The Biden administration is facing legal action after a federal anti-terrorism grant program was accused of targeting mainstream conservative groups, including the Heritage Foundation, PragerU, and the Republican National Committee.
The Heritage Foundation Oversight Project filed a lawsuit seeking to compel the Department of Homeland Security to turn over records related to the Targeted Violence and Terrorism Prevention Grant Program after its Freedom of Information Act requests went unanswered.
Mike Howell, the project’s director, said Wednesday it was a “sad day in America when patriotic citizens have to sue their own government for targeting them.”
The anti-terrorism grant program, which has awarded $70 million since Fiscal 2020, gave $352,019 to a University of Dayton initiative aimed at fighting “domestic violence extremism and hate movements” that linked conservatives and Republicans to neo-Nazis, according to a May report by the conservative watchdog Media Research Center.
The university’s grant application included a “pyramid of far-right radicalization” that listed the RNC, Heritage, Fox News, the Christian Broadcasting Network, the National Rifle Association and others on the bottom tier of a four-level pyramid that topped out with neo-Nazi and white-supremacist groups.
“The subversive element that has taken over the Department of Homeland Security gave hundreds of thousands of dollars to fellow travelers at a university program that labeled us as extremists but illegally refused to comply with the law and turn over documents related to their ridiculous targeting of conservatives,” Mr. Howell said. “We’ve had enough.”

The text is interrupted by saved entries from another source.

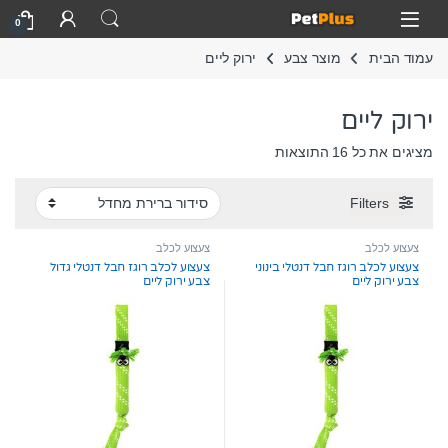
Skip to navigatio
Skip to conten
Open
0
עמוד הבית
מוצר צבע
ירוק ליים
ירוק ליים
מציגים את כל ⁦16⁩ התוצאות
Filters
צעצוע לכלב
צעצוע לכלב
צעצוע לכלב רוגז חבל דנטלי בינוני
צעצוע לכלב רוגז חבל דנטלי גדול
צבע ירוק ליים
צבע ירוק ליים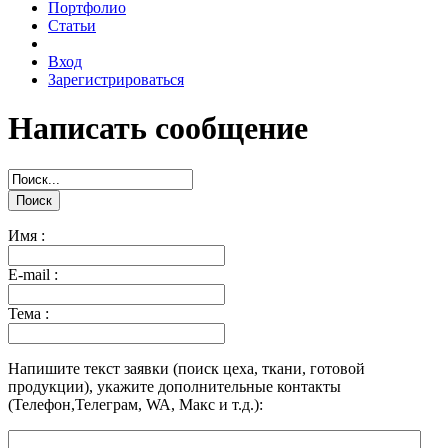
Портфолио
Статьи
Вход
Зарегистрироваться
Написать сообщение
Поиск
Имя :
E-mail :
Тема :
Напишите текст заявки (поиск цеха, ткани, готовой
продукции), укажите дополнительные контакты
(Телефон,Телеграм, WA, Макс и т.д.):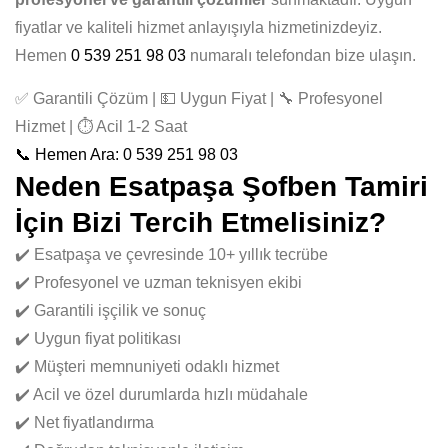
fiyatlar ve kaliteli hizmet anlayışıyla hizmetinizdeyiz.
Hemen
0 539 251 98 03
numaralı telefondan bize ulaşın.
✅ Garantili Çözüm | 💵 Uygun Fiyat | 🔧 Profesyonel
Hizmet | ⏱️ Acil 1-2 Saat
📞 Hemen Ara: 0 539 251 98 03
Neden Esatpaşa Şofben Tamiri
İçin Bizi Tercih Etmelisiniz?
✔️ Esatpaşa ve çevresinde 10+ yıllık tecrübe
✔️ Profesyonel ve uzman teknisyen ekibi
✔️ Garantili işçilik ve sonuç
✔️ Uygun fiyat politikası
✔️ Müşteri memnuniyeti odaklı hizmet
✔️ Acil ve özel durumlarda hızlı müdahale
✔️ Net fiyatlandırma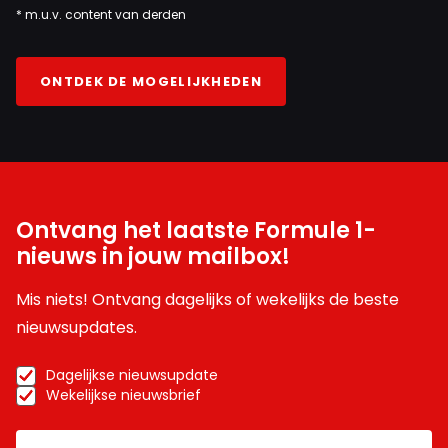
* m.u.v. content van derden
ONTDEK DE MOGELIJKHEDEN
Ontvang het laatste Formule 1-
nieuws in jouw mailbox!
Mis niets! Ontvang dagelijks of wekelijks de beste
nieuwsupdates.
Dagelijkse nieuwsupdate
Wekelijkse nieuwsbrief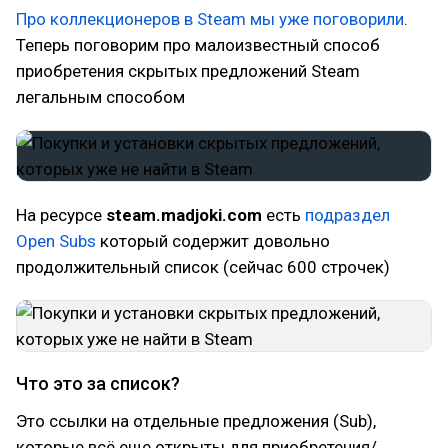
Про коллекционеров в Steam мы уже поговорили
.
Теперь поговорим про малоизвестный способ
приобретения скрытых предложений Steam
легальным способом
На ресурсе
steam.madjoki.com
есть
подраздел
Open Subs
который содержит довольно
продолжительный список (сейчас 600 строчек)
Что это за список?
Это ссылки на отдельные предложения (Sub),
которые всё еще открыты для приобретения/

The grant program was used during the Trump administration to combat terrorism, but the MRC report accused the Biden administration of expanding it to include “all forms of terrorism and targeted violence,” meaning “the entire spectrum of the political right and Christians.”
Also included in the pyramid were PragerU, Turning Point USA, Quillette, the American Conservative Union Foundation and other conservative groups, which taken together “represent tens of millions of Americans,” Heritage said.
“We’re taking the weaponized Department of Homeland Security to court,” Mr. Howell said. “They can try explaining to a federal judge why they believe themselves to be above the law and Constitution.”
Awful enough that @DHSgov paid out a $350K grant to an organization that put us and other patriots on this “hate pyramid”
— Oversight Project (@OversightPR) October 25, 2023
Now they are in open violation of federal law by refusing to turn over records related to this targeting
We are suing https://t.co/jnEVn2ItGr pic.twitter.com/MBY5oLW2K8
The complaint filed Tuesday in U.S. District Court for the District of Columbia said Heritage filed the FOIA request on May 25, but DHS has yet to produce “any records, responsive or other, in response to this request, nor has it otherwise demonstrated that the requested records are exempt from production.”
“Additionally, DHS has failed to meet the thirty business day time frame to provide a determination,” the filing said.
The department did contact Heritage on Aug. 9, telling the foundation that the search results were “voluminous” and asking it to narrow its time frame and provide additional keywords. Heritage did so, but has not heard back from DHS, the lawsuit said.
The Washington Times has reached out to DHS for comment.
A department spokesperson said in May that the seminar in which the pyramid was used “was not funded, organized, or hosted by the Department of Homeland Security.”
“Similarly, the presented chart was not developed, presented, or endorsed by the Department of Homeland Security, and was not part of any successful grant application to the Department of Homeland Security,” the spokesperson told the New York Post.
President Biden has declared that “white supremacy” is the nation’s greatest domestic-terrorism threat, while Republicans have accused the Justice Department of targeting the administration’s political foes, including parental-rights and pro-life activists.